AT&T booked a nearly $4 billion loss for the fourth quarter because of a slew of one-time expenses that included a loss on benefit plans, but its revenue grew 4 percent to top expectations.

The nation’s second-largest wireless carrier added 1.9 million wireless subscribers – twice as many as in the year-ago quarter. Postpaid “churn,” or subscriber turnover rate, rose only slightly to 1.22 percent from 1.11 percent in the year-ago period, which was the best ever for a fourth quarter, the company said. Postpaid customers are generally those with better credit who stay with carriers longer, sometimes with contracts.

In its landline business, AT&T added 405,000 U-verse high-speed-internet subscribers, to bring the total to 12 million. It also added 73,000 U-verse TV subscribers.

Overall, revenue grew to $34.44 billion from $33.16 billion, helped by an 8 percent jump in wireless revenue. The company posted a loss of $3.98 billion, or 77 cents per share, for the final three months of 2014. Excluding multiple one-time items, it earned 55 cents per share. The average estimate of analysts surveyed by Zacks Investment Research was for earnings of 55 cents per share and revenue of $34.26 billion.

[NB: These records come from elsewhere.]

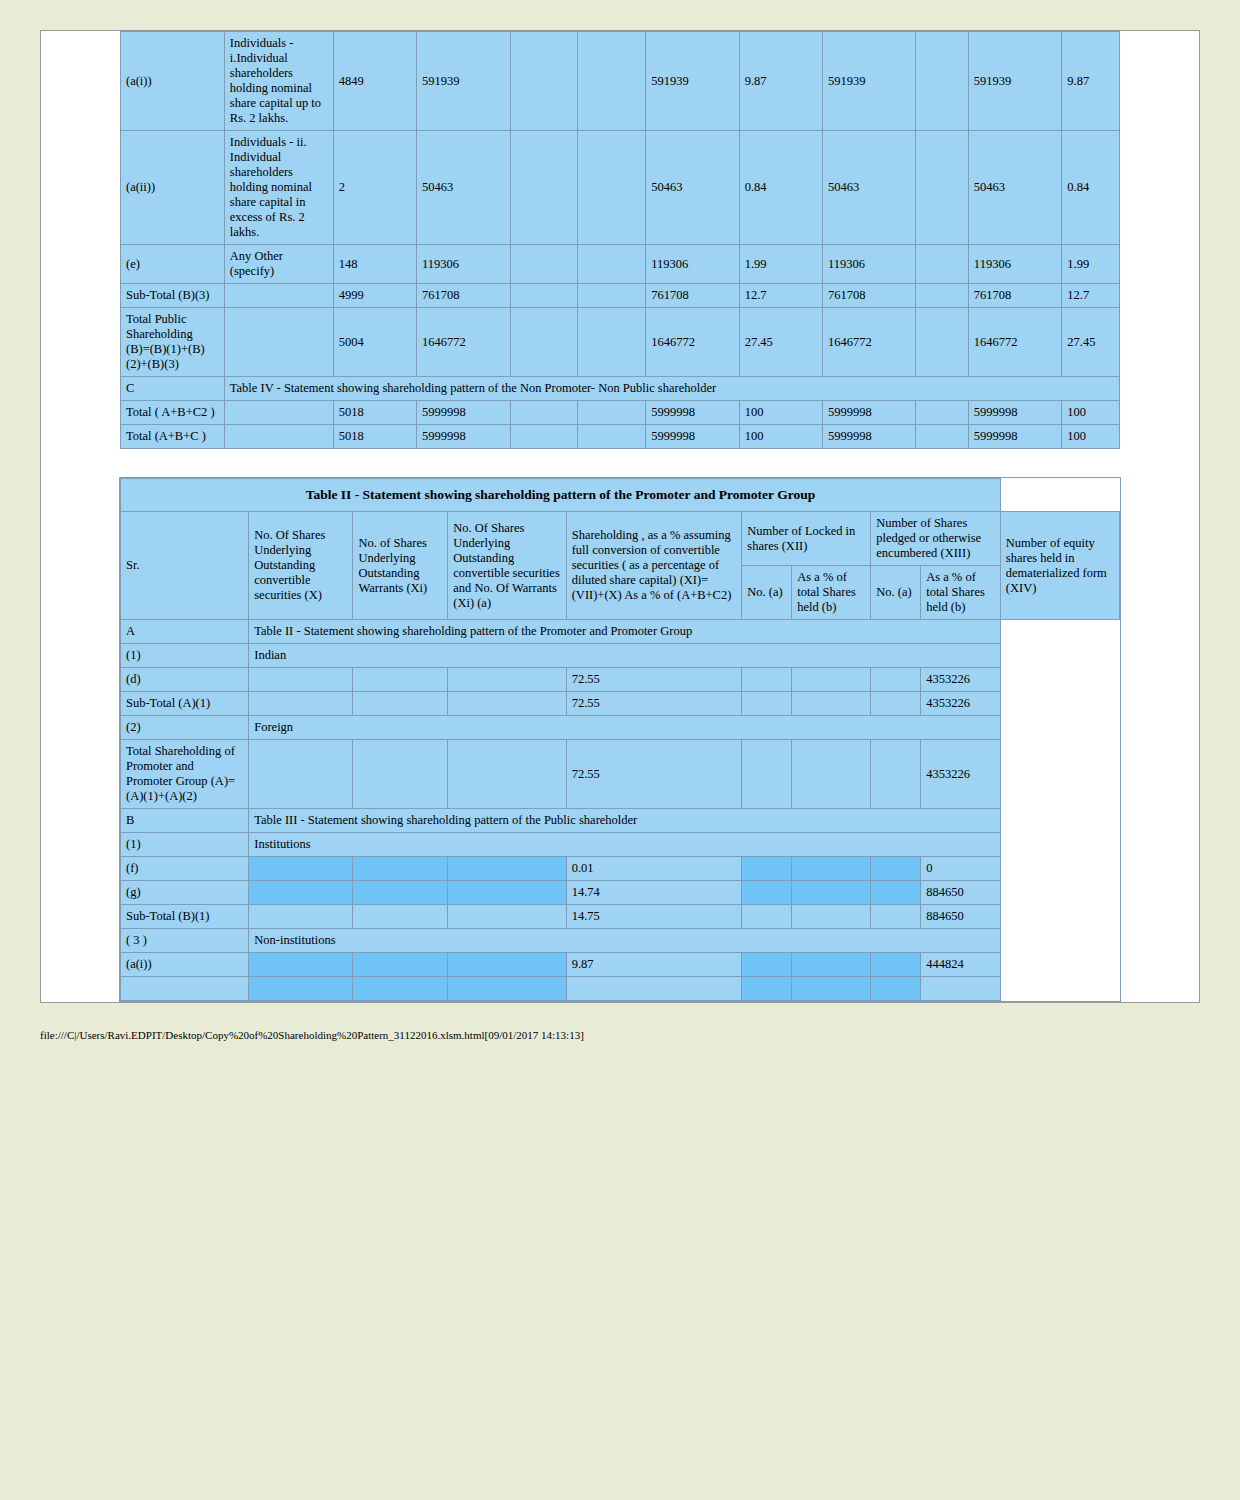| (a(i)) | Individuals - i.Individual shareholders holding nominal share capital up to Rs. 2 lakhs. | 4849 | 591939 | | | 591939 | 9.87 | 591939 | | 591939 | 9.87 |
| (a(ii)) | Individuals - ii. Individual shareholders holding nominal share capital in excess of Rs. 2 lakhs. | 2 | 50463 | | | 50463 | 0.84 | 50463 | | 50463 | 0.84 |
| (e) | Any Other (specify) | 148 | 119306 | | | 119306 | 1.99 | 119306 | | 119306 | 1.99 |
| Sub-Total (B)(3) | | 4999 | 761708 | | | 761708 | 12.7 | 761708 | | 761708 | 12.7 |
| Total Public Shareholding (B)=(B)(1)+(B)(2)+(B)(3) | | 5004 | 1646772 | | | 1646772 | 27.45 | 1646772 | | 1646772 | 27.45 |
| C | Table IV - Statement showing shareholding pattern of the Non Promoter- Non Public shareholder |
| Total ( A+B+C2 ) | | 5018 | 5999998 | | | 5999998 | 100 | 5999998 | | 5999998 | 100 |
| Total (A+B+C ) | | 5018 | 5999998 | | | 5999998 | 100 | 5999998 | | 5999998 | 100 |
| Table II - Statement showing shareholding pattern of the Promoter and Promoter Group |
| Sr. | No. Of Shares Underlying Outstanding convertible securities (X) | No. of Shares Underlying Outstanding Warrants (Xi) | No. Of Shares Underlying Outstanding convertible securities and No. Of Warrants (Xi) (a) | Shareholding , as a % assuming full conversion of convertible securities ( as a percentage of diluted share capital) (XI)= (VII)+(X) As a % of (A+B+C2) | Number of Locked in shares (XII) | Number of Shares pledged or otherwise encumbered (XIII) | Number of equity shares held in dematerialized form (XIV) |
| No. (a) | As a % of total Shares held (b) | No. (a) | As a % of total Shares held (b) |
| A | Table II - Statement showing shareholding pattern of the Promoter and Promoter Group |
| (1) | Indian |
| (d) | | | | 72.55 | | | | 4353226 |
| Sub-Total (A)(1) | | | | 72.55 | | | | 4353226 |
| (2) | Foreign |
| Total Shareholding of Promoter and Promoter Group (A)=(A)(1)+(A)(2) | | | | 72.55 | | | | 4353226 |
| B | Table III - Statement showing shareholding pattern of the Public shareholder |
| (1) | Institutions |
| (f) | | | | 0.01 | | | | 0 |
| (g) | | | | 14.74 | | | | 884650 |
| Sub-Total (B)(1) | | | | 14.75 | | | | 884650 |
| ( 3 ) | Non-institutions |
| (a(i)) | | | | 9.87 | | | | 444824 |
file:///C|/Users/Ravi.EDPIT/Desktop/Copy%20of%20Shareholding%20Pattern_31122016.xlsm.html[09/01/2017 14:13:13]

AT&T Inc. is facing pricing pressure from smaller rivals T-Mobile and Sprint in a competitive environment in which most Americans already have a cellphone. To keep growing, AT&T is looking beyond cellphones – to tablets and connected cars, for example. It is also working to expand overseas. The company announced this week that it is buying Nextel Mexico from NII Holdings for about $1.88 billion, minus the company’s debt.

The deal, expected to close in mid-2015, will give AT&T companies that operate under the name Nextel Mexico and hold all of the wireless properties in Mexico held by NII Holdings Inc. That includes spectrum licenses, network assets, retail stores and about 3 million subscribers. AT&T has also agreed to buy DirecTV and CEO Randall Stephenson said in a statement that the two transactions “will make us a very different company.”

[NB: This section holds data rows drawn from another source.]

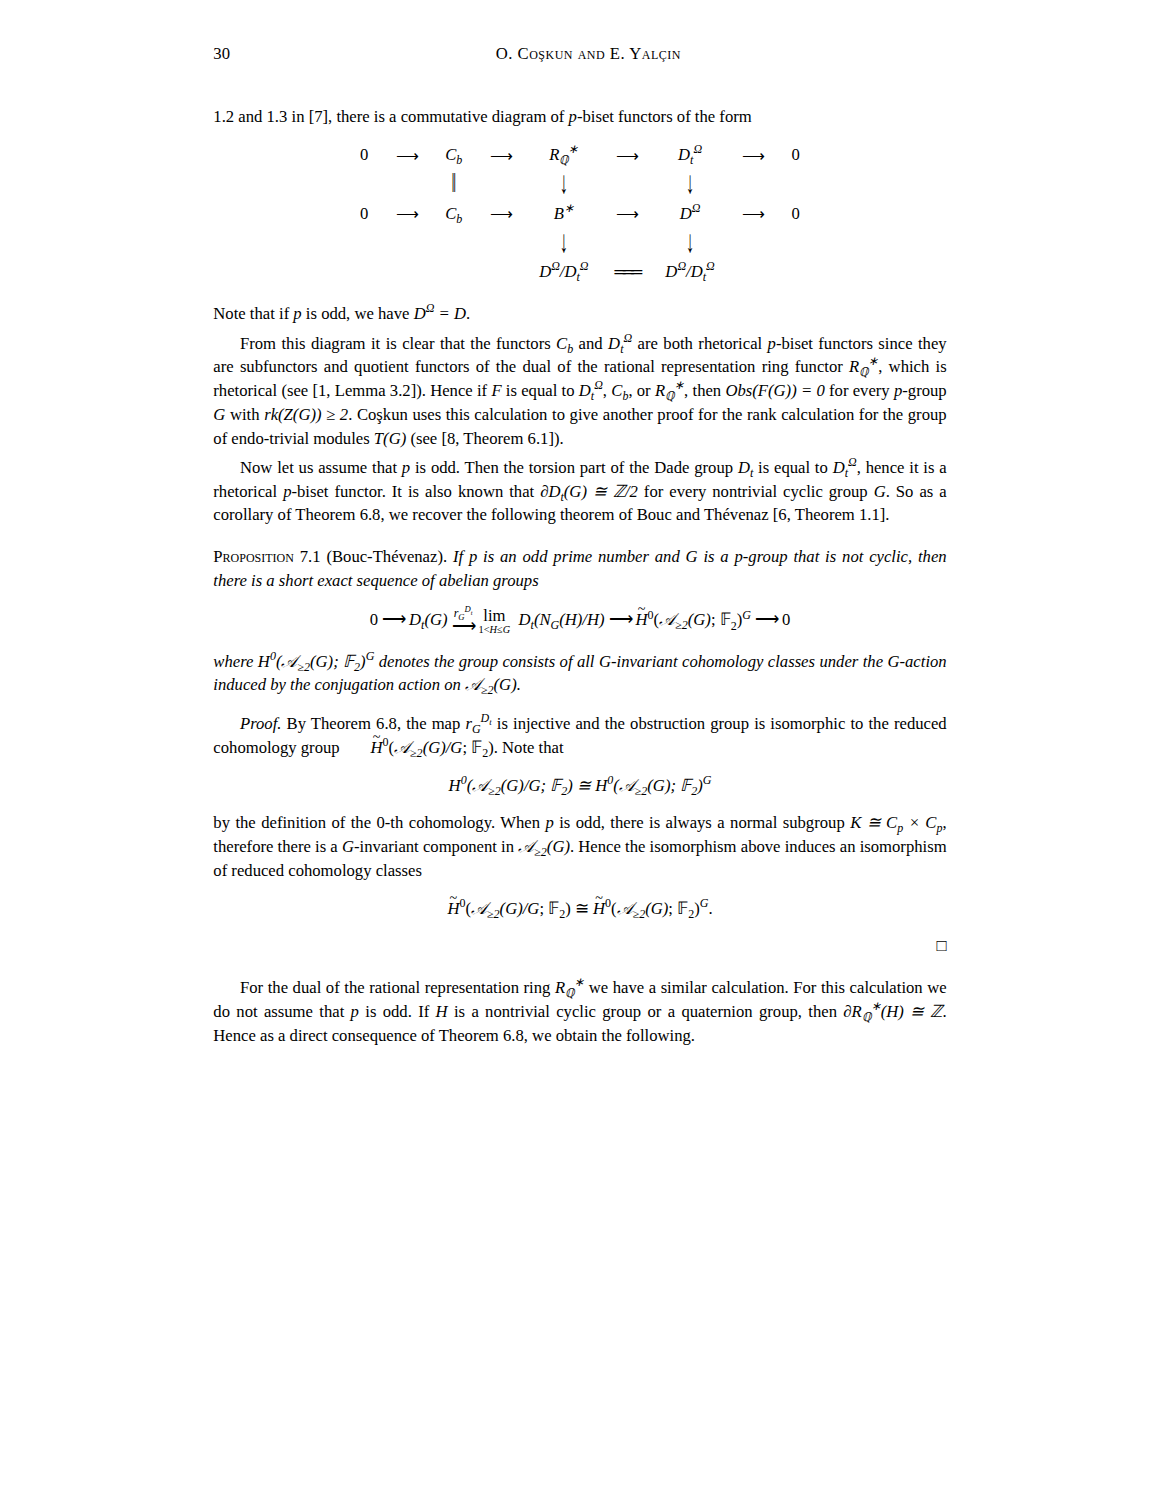30 O. Coşkun and E. Yalçın
1.2 and 1.3 in [7], there is a commutative diagram of p-biset functors of the form
| 0 | ⟶ | C b | ⟶ | R ℚ ∗ | ⟶ | D t Ω | ⟶ | 0 |
| | | ‖ | | ↓ | | ↓ | | |
| 0 | ⟶ | C b | ⟶ | B ∗ | ⟶ | D Ω | ⟶ | 0 |
| | | | | ↓ | | ↓ | | |
| | | | | D Ω /D t Ω | ═══ | D Ω /D t Ω | | |
Note that if p is odd, we have DΩ = D.
From this diagram it is clear that the functors Cb and DtΩ are both rhetorical p-biset functors since they are subfunctors and quotient functors of the dual of the rational representation ring functor Rℚ∗, which is rhetorical (see [1, Lemma 3.2]). Hence if F is equal to DtΩ, Cb, or Rℚ∗, then Obs(F(G)) = 0 for every p-group G with rk(Z(G)) ≥ 2. Coşkun uses this calculation to give another proof for the rank calculation for the group of endo-trivial modules T(G) (see [8, Theorem 6.1]).
Now let us assume that p is odd. Then the torsion part of the Dade group Dt is equal to DtΩ, hence it is a rhetorical p-biset functor. It is also known that ∂Dt(G) ≅ ℤ/2 for every nontrivial cyclic group G. So as a corollary of Theorem 6.8, we recover the following theorem of Bouc and Thévenaz [6, Theorem 1.1].
Proposition 7.1 (Bouc-Thévenaz). If p is an odd prime number and G is a p-group that is not cyclic, then there is a short exact sequence of abelian groups
0 ⟶ Dt(G) rGDt⟶ lim 1<H≤G Dt(NG(H)/H) ⟶ ~H0(𝒜≥2(G); 𝔽2)G ⟶ 0
where H0(𝒜≥2(G); 𝔽2)G denotes the group consists of all G-invariant cohomology classes under the G-action induced by the conjugation action on 𝒜≥2(G).
Proof. By Theorem 6.8, the map rGDt is injective and the obstruction group is isomorphic to the reduced cohomology group ~H0(𝒜≥2(G)/G; 𝔽2). Note that
H0(𝒜≥2(G)/G; 𝔽2) ≅ H0(𝒜≥2(G); 𝔽2)G
by the definition of the 0-th cohomology. When p is odd, there is always a normal subgroup K ≅ Cp × Cp, therefore there is a G-invariant component in 𝒜≥2(G). Hence the isomorphism above induces an isomorphism of reduced cohomology classes
~H0(𝒜≥2(G)/G; 𝔽2) ≅ ~H0(𝒜≥2(G); 𝔽2)G.
□
For the dual of the rational representation ring Rℚ∗ we have a similar calculation. For this calculation we do not assume that p is odd. If H is a nontrivial cyclic group or a quaternion group, then ∂Rℚ∗(H) ≅ ℤ. Hence as a direct consequence of Theorem 6.8, we obtain the following.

The rise of tablets and other connected devices gives wireless carriers additional revenue sources. For example, adding a tablet to a phone plan means an additional $10 in monthly service fees. Although that’s less than the $15 to $40 that AT&T gets for a new phone, the company doesn’t have to subsidize the cost of the tablet, the way it often does when customers buy a new phone under a two-year contract.

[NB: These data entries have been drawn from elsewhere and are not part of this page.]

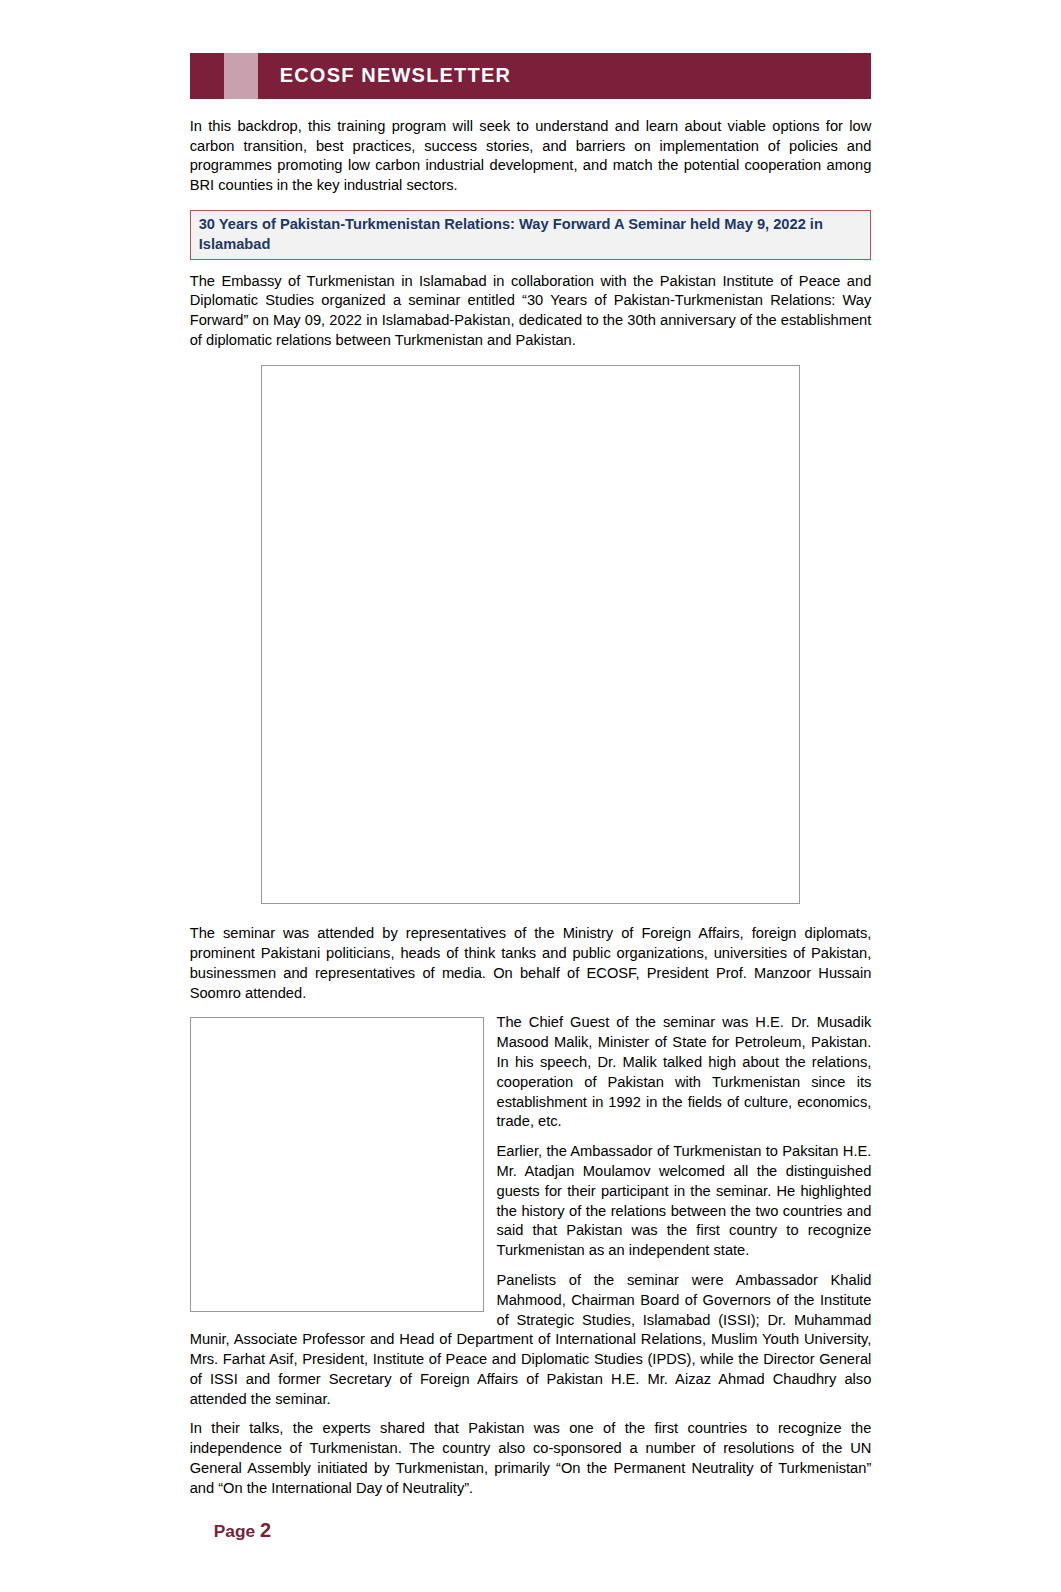ECOSF NEWSLETTER
In this backdrop, this training program will seek to understand and learn about viable options for low carbon transition, best practices, success stories, and barriers on implementation of policies and programmes promoting low carbon industrial development, and match the potential cooperation among BRI counties in the key industrial sectors.
30 Years of Pakistan-Turkmenistan Relations: Way Forward A Seminar held May 9, 2022 in Islamabad
The Embassy of Turkmenistan in Islamabad in collaboration with the Pakistan Institute of Peace and Diplomatic Studies organized a seminar entitled “30 Years of Pakistan-Turkmenistan Relations: Way Forward” on May 09, 2022 in Islamabad-Pakistan, dedicated to the 30th anniversary of the establishment of diplomatic relations between Turkmenistan and Pakistan.
The seminar was attended by representatives of the Ministry of Foreign Affairs, foreign diplomats, prominent Pakistani politicians, heads of think tanks and public organizations, universities of Pakistan, businessmen and representatives of media. On behalf of ECOSF, President Prof. Manzoor Hussain Soomro attended.
The Chief Guest of the seminar was H.E. Dr. Musadik Masood Malik, Minister of State for Petroleum, Pakistan. In his speech, Dr. Malik talked high about the relations, cooperation of Pakistan with Turkmenistan since its establishment in 1992 in the fields of culture, economics, trade, etc.
Earlier, the Ambassador of Turkmenistan to Paksitan H.E. Mr. Atadjan Moulamov welcomed all the distinguished guests for their participant in the seminar. He highlighted the history of the relations between the two countries and said that Pakistan was the first country to recognize Turkmenistan as an independent state.
Panelists of the seminar were Ambassador Khalid Mahmood, Chairman Board of Governors of the Institute of Strategic Studies, Islamabad (ISSI); Dr. Muhammad Munir, Associate Professor and Head of Department of International Relations, Muslim Youth University, Mrs. Farhat Asif, President, Institute of Peace and Diplomatic Studies (IPDS), while the Director General of ISSI and former Secretary of Foreign Affairs of Pakistan H.E. Mr. Aizaz Ahmad Chaudhry also attended the seminar.
In their talks, the experts shared that Pakistan was one of the first countries to recognize the independence of Turkmenistan. The country also co-sponsored a number of resolutions of the UN General Assembly initiated by Turkmenistan, primarily “On the Permanent Neutrality of Turkmenistan” and “On the International Day of Neutrality”.
Page 2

At the same time, Dallas-based AT&T is trying to wean customers off equipment subsidies and shift them toward installment plans in which they ultimately pay full price for a phone – $650 for an iPhone 6, for example, compared with $200 under subsidy pricing. That shift means it books less service revenue in the short term, as the company offers monthly discounts of $15 or $25 per phone.

On Tuesday, AT&T shares dropped 37 cents, or 1.1 percent, to $32.81.

The stock is down about 2 percent since the start of the year. In comparison, the Standard & Poor’s 500 index is just about flat. Over the past 12 months, AT&T’s shares lost less than 2 percent of their value, while the S&P 500 has gained 15.5 percent.

AT&T reported full-year revenue was $132.45 billion, up 3 percent from a year earlier. In October, the company trimmed its outlook for full-year revenue growth to a range of 3 percent to 4 percent, compared with about 5 percent as previously forecast.

The company said it expects revenue and adjusted earnings per share to grow in 2015 and will update guidance once the DirecTV deal is completed.

In aftermarket trading following the report, AT&T shares gained 47 cents to $33.28.